◆ Data provided ◆
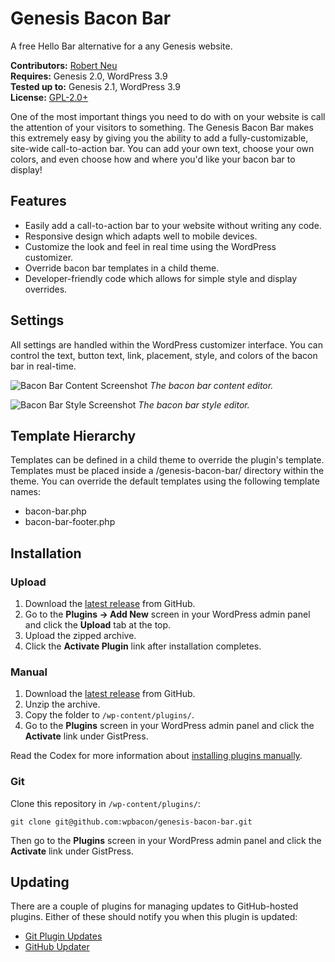 # Genesis Bacon Bar

A free Hello Bar alternative for a any Genesis website.

__Contributors:__ [Robert Neu](https://github.com/wpbacon)  
__Requires:__ Genesis 2.0, WordPress 3.9  
__Tested up to:__ Genesis 2.1, WordPress 3.9  
__License:__ [GPL-2.0+](http://www.gnu.org/licenses/gpl-2.0.html)  

One of the most important things you need to do with on your website is call the attention of your visitors to something. The Genesis Bacon Bar makes this extremely easy by giving you the ability to add a fully-customizable, site-wide call-to-action bar. You can add your own text, choose your own colors, and even choose how and where you'd like your bacon bar to display!

## Features

* Easily add a call-to-action bar to your website without writing any code.
* Responsive design which adapts well to mobile devices.
* Customize the look and feel in real time using the WordPress customizer.
* Override bacon bar templates in a child theme.
* Developer-friendly code which allows for simple style and display overrides.

## Settings

All settings are handled within the WordPress customizer interface. You can control the text, button text, link, placement, style, and colors of the bacon bar in real-time.

![Bacon Bar Content Screenshot](https://raw.github.com/wpbacon/genesis-bacon-bar/master/screenshot-1.jpg)
_The bacon bar content editor._

![Bacon Bar Style Screenshot](https://raw.github.com/wpbacon/genesis-bacon-bar/master/screenshot-2.jpg)
_The bacon bar style editor._

## Template Hierarchy

Templates can be defined in a child theme to override the plugin's template. Templates must be placed inside a /genesis-bacon-bar/ directory within the theme. You can override the default templates using the following template names:

* bacon-bar.php
* bacon-bar-footer.php

## Installation ##

### Upload ###

1. Download the [latest release](https://github.com/wpbacon/genesis-bacon-bar/archive/master.zip) from GitHub.
2. Go to the __Plugins &rarr; Add New__ screen in your WordPress admin panel and click the __Upload__ tab at the top.
3. Upload the zipped archive.
4. Click the __Activate Plugin__ link after installation completes.

### Manual ###

1. Download the [latest release](https://github.com/wpbacon/genesis-bacon-bar/archive/master.zip) from GitHub.
2. Unzip the archive.
3. Copy the folder to `/wp-content/plugins/`.
4. Go to the __Plugins__ screen in your WordPress admin panel and click the __Activate__ link under GistPress.

Read the Codex for more information about [installing plugins manually](http://codex.wordpress.org/Managing_Plugins#Manual_Plugin_Installation).

### Git ###

Clone this repository in `/wp-content/plugins/`:

`git clone git@github.com:wpbacon/genesis-bacon-bar.git`

Then go to the __Plugins__ screen in your WordPress admin panel and click the __Activate__ link under GistPress.

## Updating ##

There are a couple of plugins for managing updates to GitHub-hosted plugins. Either of these should notify you when this plugin is updated:

* [Git Plugin Updates](https://github.com/brainstormmedia/git-plugin-updates)
* [GitHub Updater](https://github.com/afragen/github-updater)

◆ Assigned task ◆
Give the exact lines, and only those, from the line containing "the WordPress customizer." through the line containing "4. Go to the" in the entries above.

◆ Answer to this problem ◆
* Customize the look and feel in real time using the WordPress customizer.
* Override bacon bar templates in a child theme.
* Developer-friendly code which allows for simple style and display overrides.

## Settings

All settings are handled within the WordPress customizer interface. You can control the text, button text, link, placement, style, and colors of the bacon bar in real-time.

![Bacon Bar Content Screenshot](https://raw.github.com/wpbacon/genesis-bacon-bar/master/screenshot-1.jpg)
_The bacon bar content editor._

![Bacon Bar Style Screenshot](https://raw.github.com/wpbacon/genesis-bacon-bar/master/screenshot-2.jpg)
_The bacon bar style editor._

## Template Hierarchy

Templates can be defined in a child theme to override the plugin's template. Templates must be placed inside a /genesis-bacon-bar/ directory within the theme. You can override the default templates using the following template names:

* bacon-bar.php
* bacon-bar-footer.php

## Installation ##

### Upload ###

1. Download the [latest release](https://github.com/wpbacon/genesis-bacon-bar/archive/master.zip) from GitHub.
2. Go to the __Plugins &rarr; Add New__ screen in your WordPress admin panel and click the __Upload__ tab at the top.
3. Upload the zipped archive.
4. Click the __Activate Plugin__ link after installation completes.

### Manual ###

1. Download the [latest release](https://github.com/wpbacon/genesis-bacon-bar/archive/master.zip) from GitHub.
2. Unzip the archive.
3. Copy the folder to `/wp-content/plugins/`.
4. Go to the __Plugins__ screen in your WordPress admin panel and click the __Activate__ link under GistPress.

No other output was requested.